Ms Lane, 33, was devoted to her son Steven, according to her family who said mother and son were "inseparable". But as she battled with psychological problems, and the strain of losing custody of her older son, Ms Lane apparently broke under the stress.
Steven - now being cared for by foster parents in Dorset - was found under bushes in his blue track suit on Monday. He was asleep and shaded from the bright sunshine at the spot where his mother left him three hours earlier, clutching a hold-all. She has not been seen since despite a nationwide appeal.
Dorset police thought she had made contact when they received a telephone call from a distressed-sounding woman on Wednesday, but the call turned out to be a hoax. The woman who made the call has been traced and reported for obstructing the inquiry, police said last night.
━━━━━━━━━━━━━━━━
#### Work to complete
Print the stretch of the report on Ms Lane and her son Steven from "Ms Lane, 33, was" through "under the stress.", word for word.
━━━━━━━━━━━━━━━━
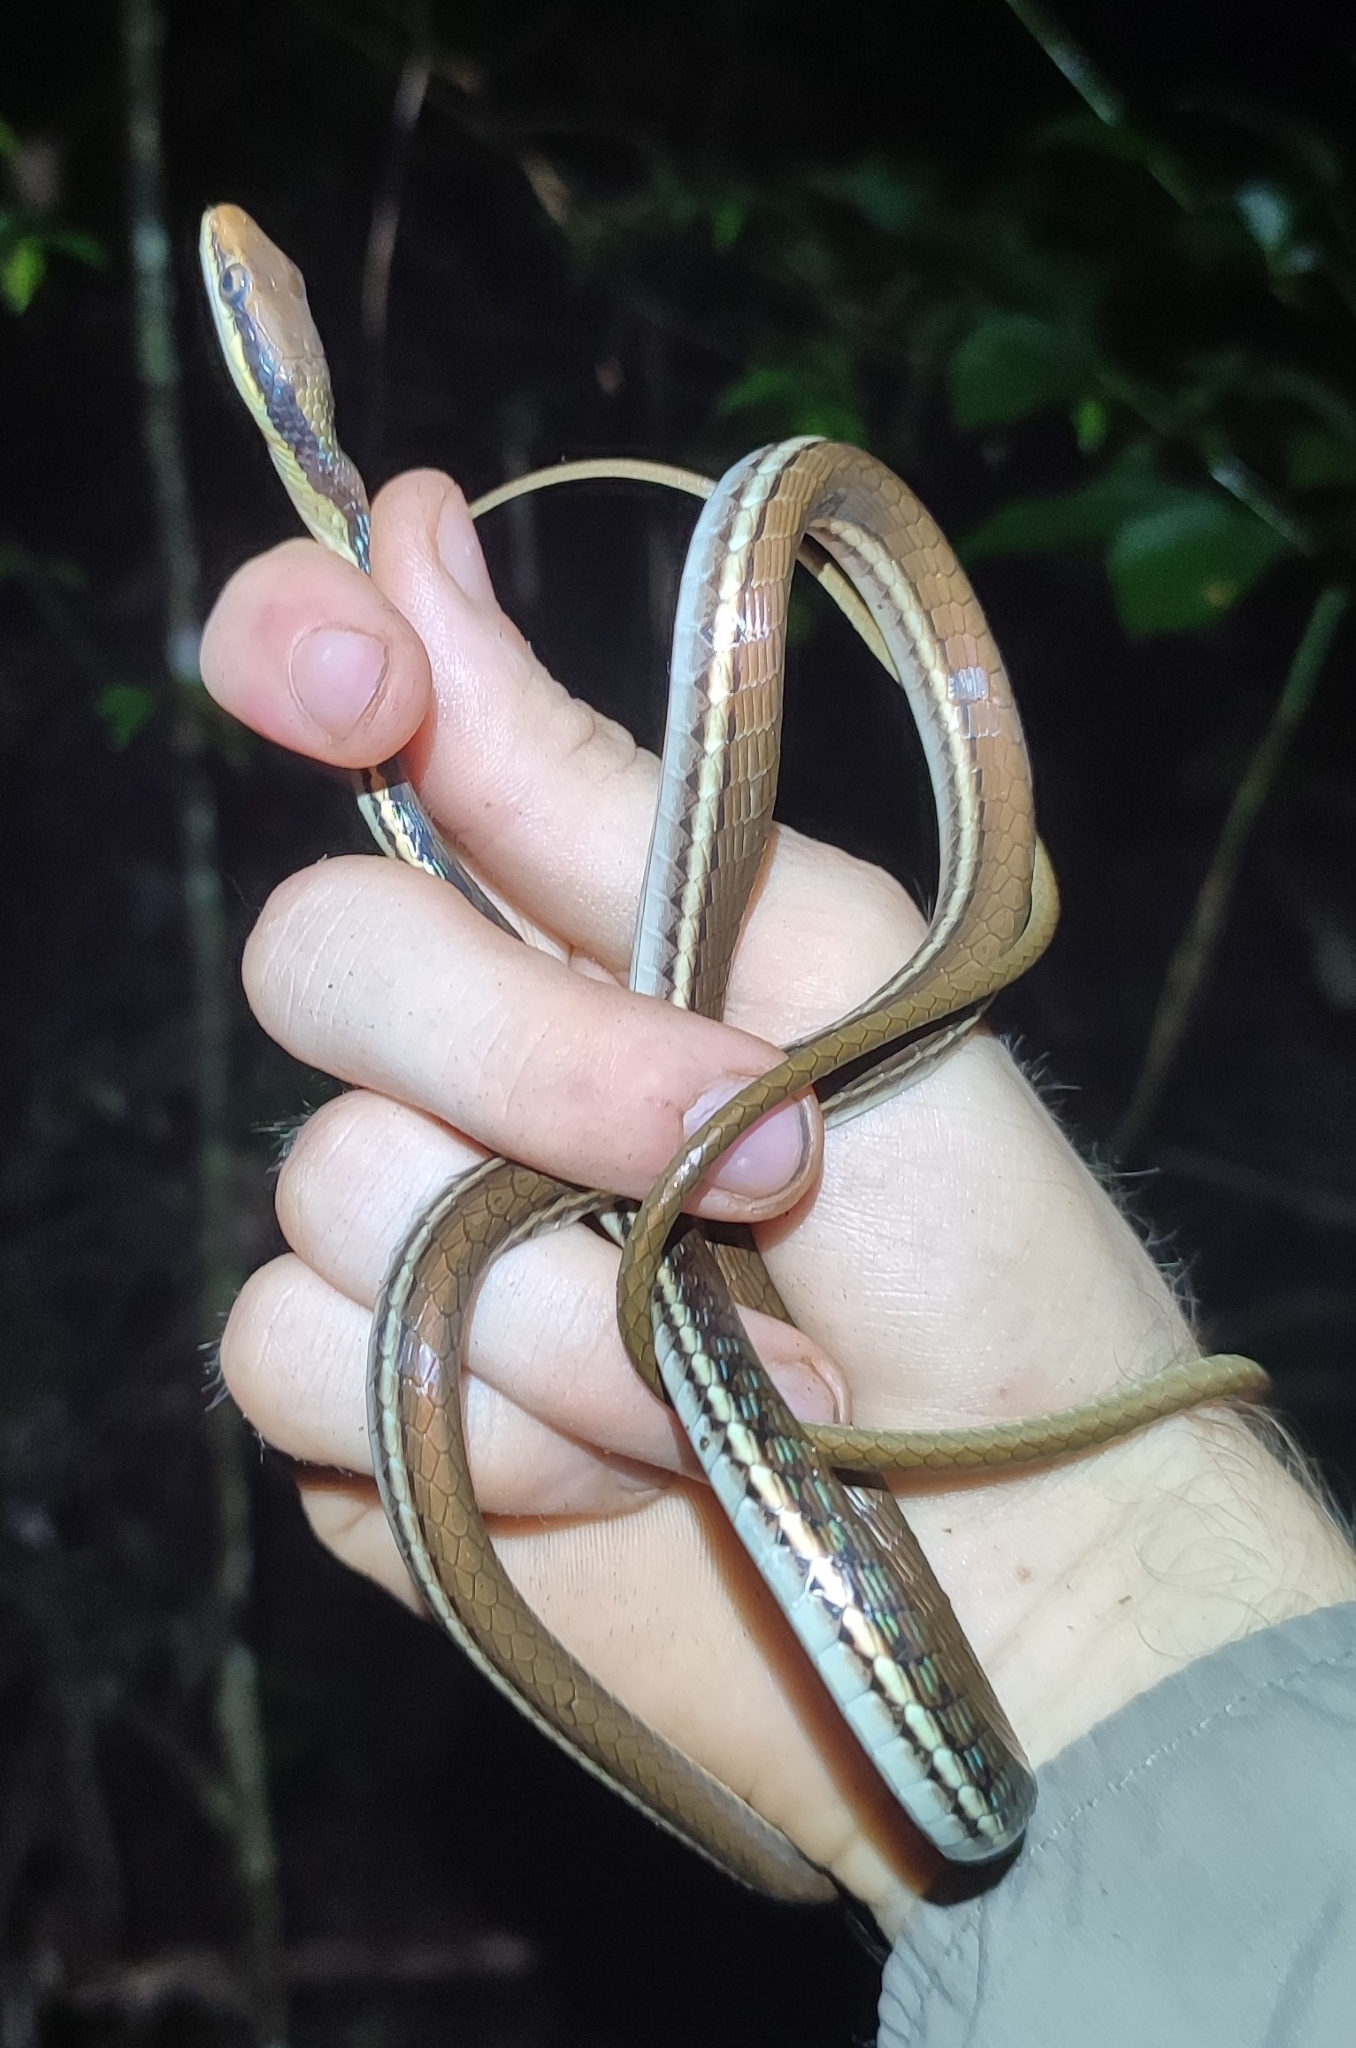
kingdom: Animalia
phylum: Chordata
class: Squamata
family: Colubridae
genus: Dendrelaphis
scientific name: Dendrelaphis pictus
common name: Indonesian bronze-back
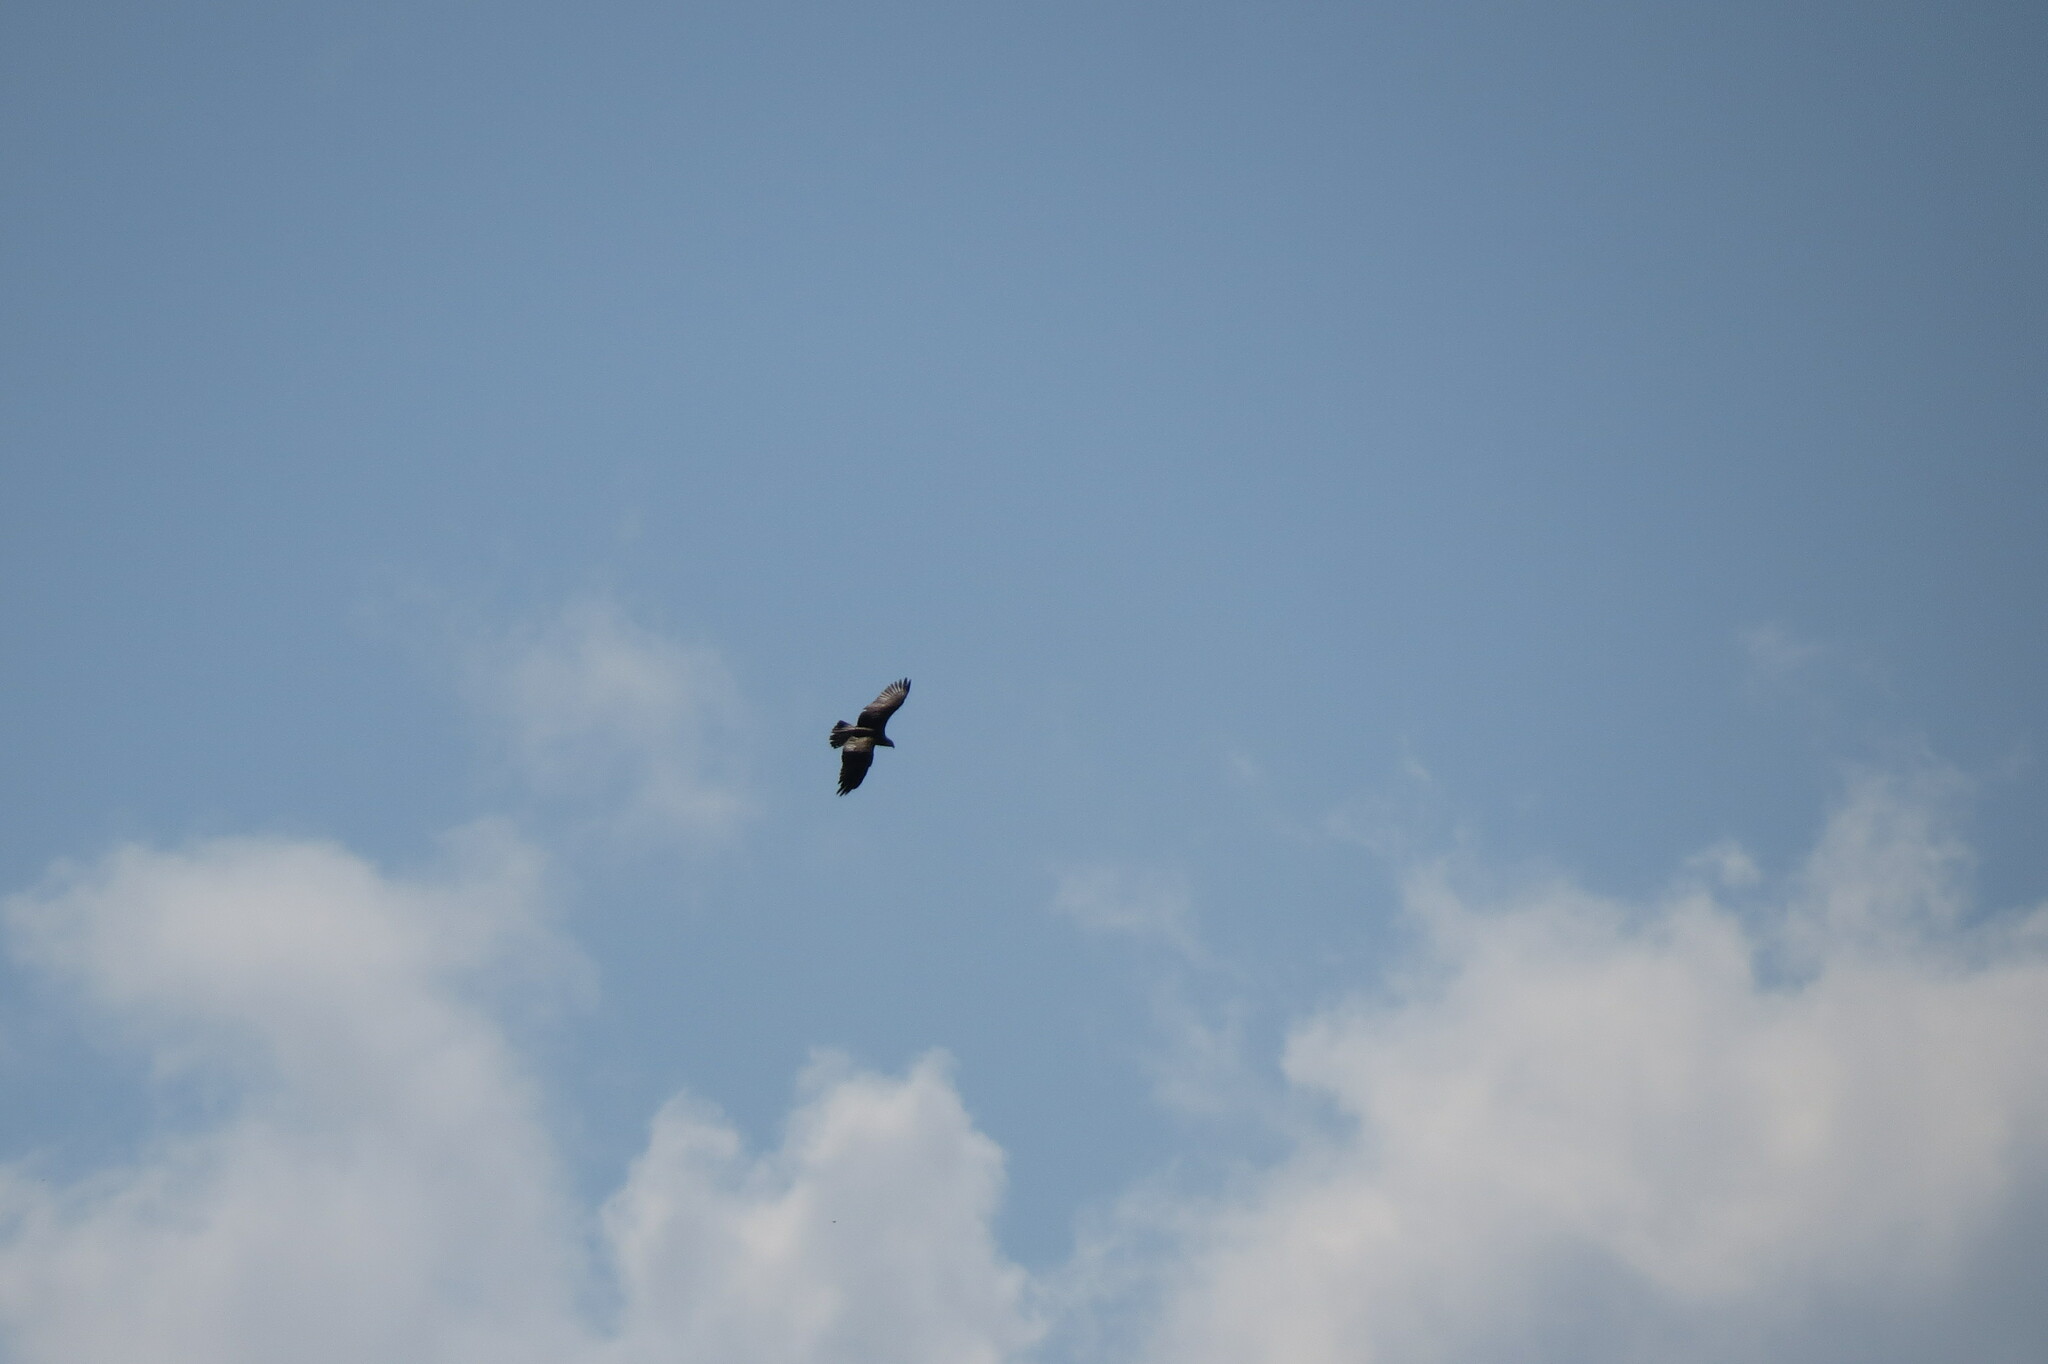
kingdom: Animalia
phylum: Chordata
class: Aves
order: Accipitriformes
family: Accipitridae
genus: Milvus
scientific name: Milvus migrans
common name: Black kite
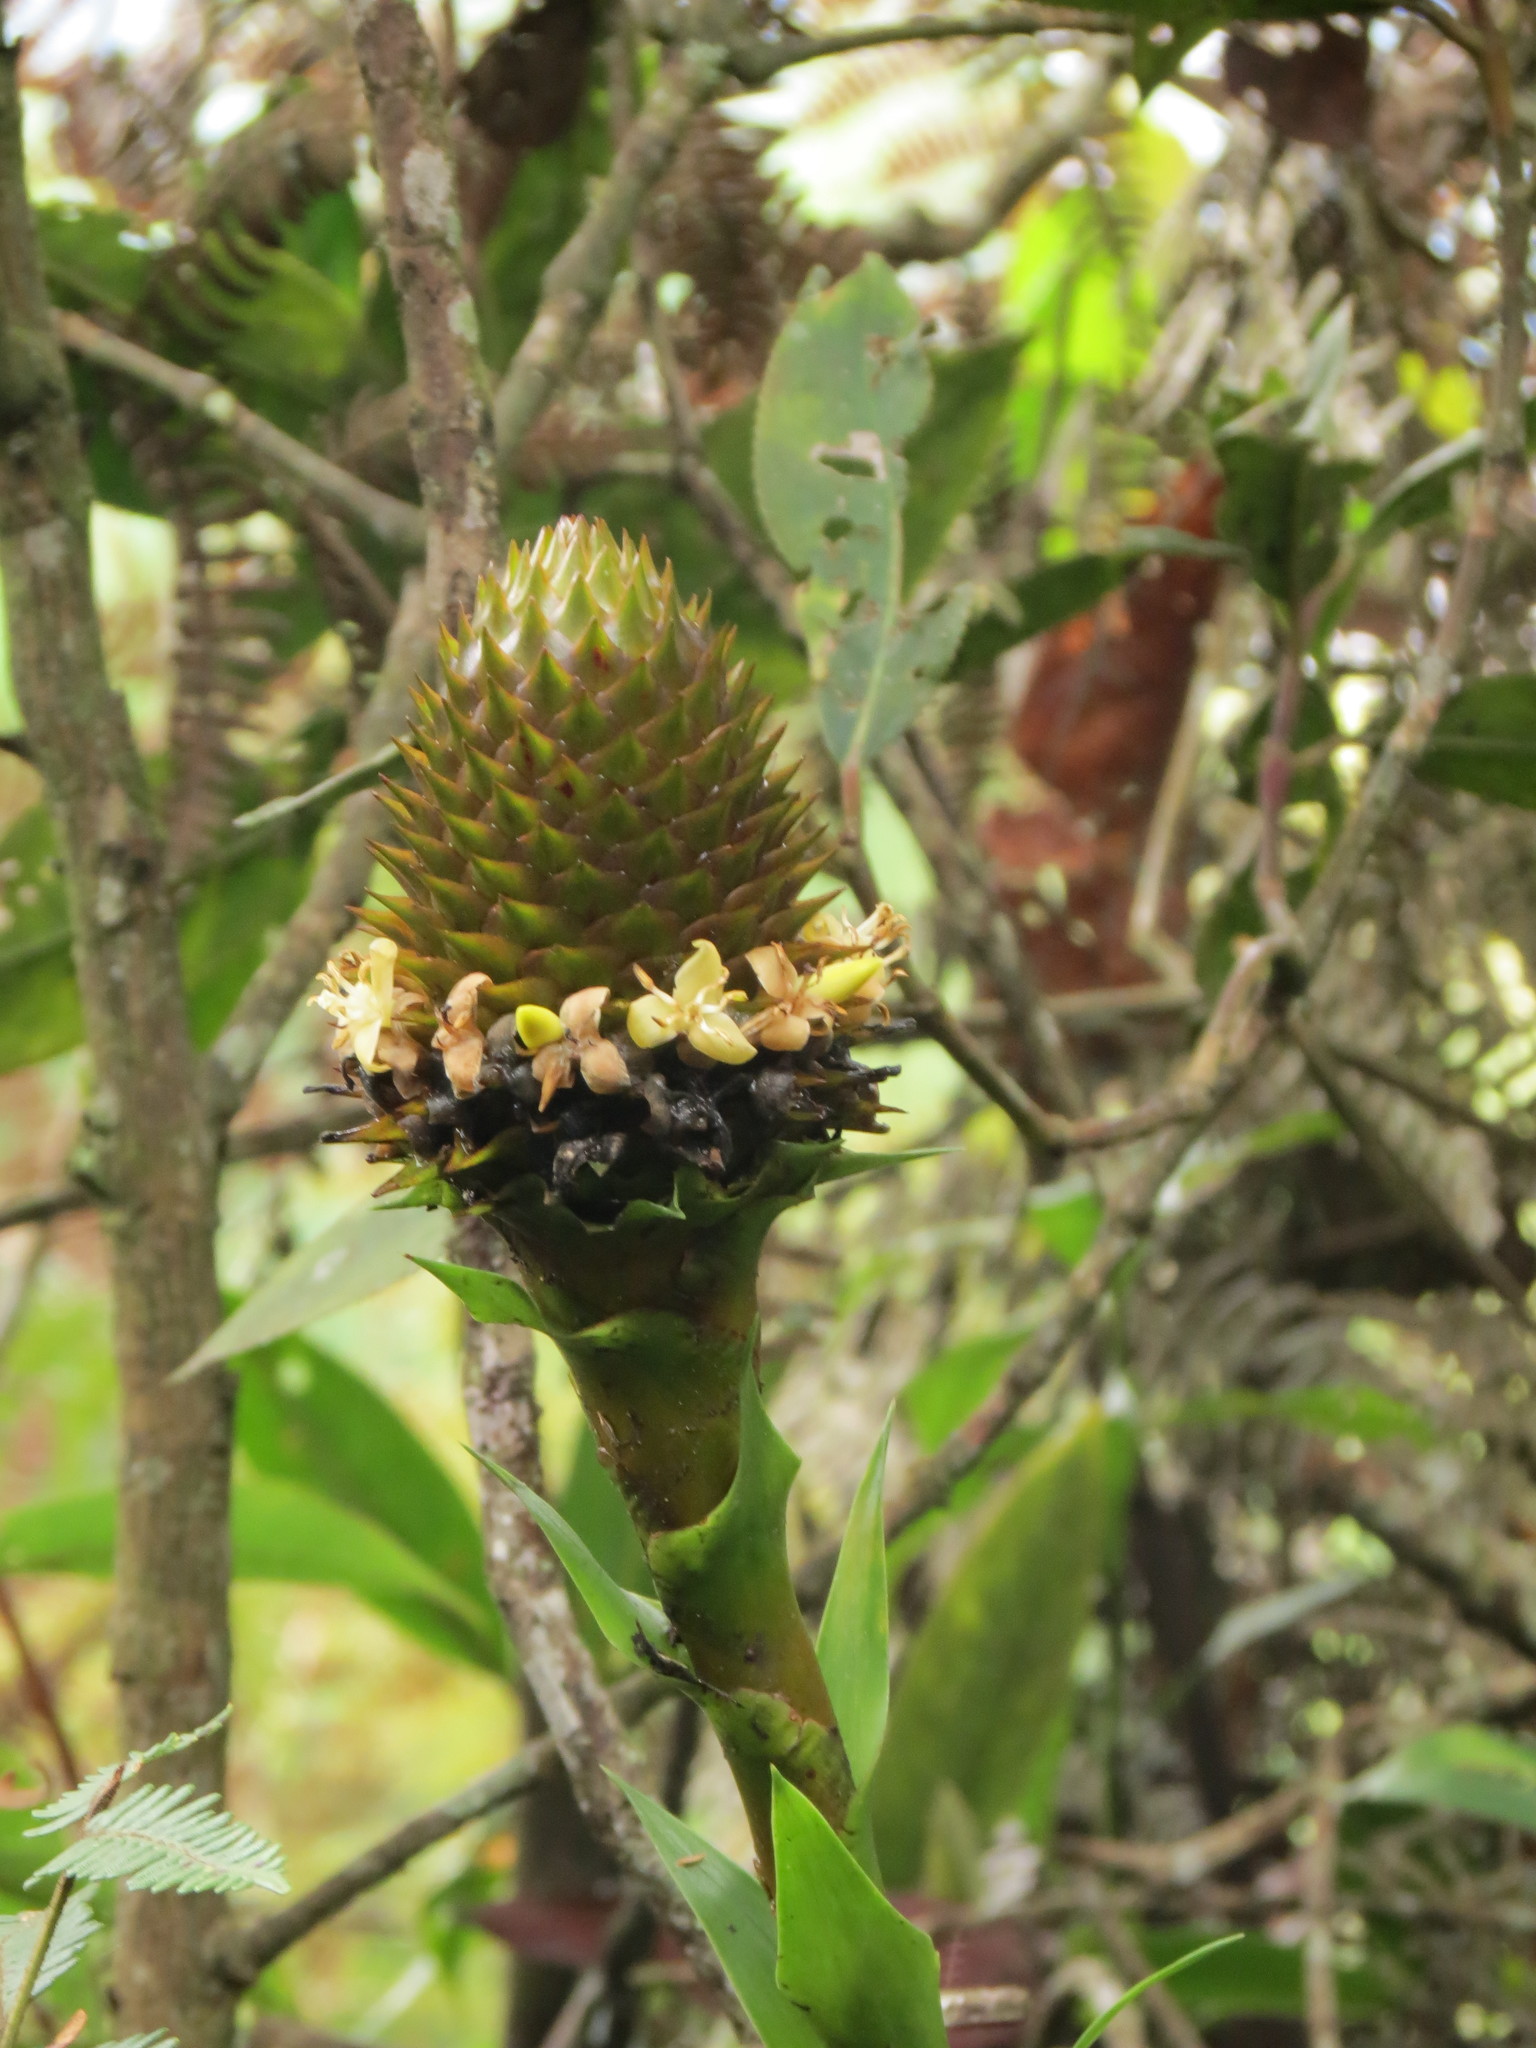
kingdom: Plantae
━━━━━━━━━━━━━━━━
#### Task output
Ms Lane, 33, was devoted to her son Steven, according to her family who said mother and son were "inseparable". But as she battled with psychological problems, and the strain of losing custody of her older son, Ms Lane apparently broke under the stress.